§ **Passage to read**:
<<<<

[tei-council] summary of Council taking on a role in maintenance of Best Practices for TEI in Libraries

Piotr Bański bansp at o2.pl
Tue Mar 27 10:00:49 EDT 2012


I think Sebastian's points are very strong.

An admittedly extreme reading of Kevin's post is: "no one in the SIG
cares, so let's push this onto the Council". I know you didn't mean it
that way, but that would be the net effect.

SIGs are the creatures of the Council and/or the Board, depending on
their nature (I'm not talking about the formal relationship but rather
the factual relationship). In this case, I would think, as an outsider
to the Libraries SIG, that part of its raison d'etre was/is the
maintenance of the BP doc, in sync with the Council (to be sure: the
syncing is the SIG's responsibility, I'd hope). If the SIG doesn't want
to do that, then what is the SIG for?

Another question is: maybe the SIG doesn't *need* to modify the BP for
now because it's acceptable as it is? So maybe it's not a general lack
of interest, but just a lack of interest in fixing what ain't broke? (I
realise that these may be naive questions, I stress that I'm asking them
as an outsider.)

Again, to follow Kevin's suggestion ad absurdum (again begging
forgiveness for the rhetorical device):

> If the Council takes a role in the maintenance of this and other 
> community-driven customizations, the Council can ensure coherence across 
> them and attempt to recruit assistance from specialists for complex 
> matters.

if the Council accepts this role, the Council may eventually choke on
that. Unless we're lucky to make this part of our jobs, we're all taking
time away from our jobs when we can (I'm an embarrassed example that
sometimes we just can't), to push the cart forward. Getting busy with
syncing all specialist customizations would saturate the time available
to the Council members for Council work, I'm afraid. I think
de-centralization (as Sebastian notes), i.e. making the SIG responsible
for syncing with the Council, is not just the right way, but possibly
the only way to handle this coherently across-the-board.

>>>>

§ **Study questions**:
**1)** Output the mailing-list post word for word from "I think Sebastian's" to "the net effect.".
**2)** Answer these questions about the mailing-list post:
(a) Who sent it?
(b) Whose points does the writer call very strong?
(c) Who does the writer say should be responsible for syncing with the Council?
**3)** Which people does the mailing-list post name?
The items below are separate material with no connection to the mailing-list post.

[Saved data entries]
<<<<

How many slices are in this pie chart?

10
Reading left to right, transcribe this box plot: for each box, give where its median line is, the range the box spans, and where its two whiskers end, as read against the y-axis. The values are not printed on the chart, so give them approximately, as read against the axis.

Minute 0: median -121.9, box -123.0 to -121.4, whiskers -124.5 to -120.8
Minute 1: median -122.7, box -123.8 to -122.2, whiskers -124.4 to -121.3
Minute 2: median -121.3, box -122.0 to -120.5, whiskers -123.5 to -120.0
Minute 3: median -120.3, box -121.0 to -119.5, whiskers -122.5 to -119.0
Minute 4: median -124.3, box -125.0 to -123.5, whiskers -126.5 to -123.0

>>>>
<<<<

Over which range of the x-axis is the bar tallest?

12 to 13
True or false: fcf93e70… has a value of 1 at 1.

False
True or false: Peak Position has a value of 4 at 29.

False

>>>>

§ **Problem solutions**:
**1)**
I think Sebastian's points are very strong.

An admittedly extreme reading of Kevin's post is: "no one in the SIG
cares, so let's push this onto the Council". I know you didn't mean it
that way, but that would be the net effect.

**2)**
(a) Piotr Bański
(b) Sebastian's
(c) The SIG

**3)** Piotr Bański, Sebastian, Kevin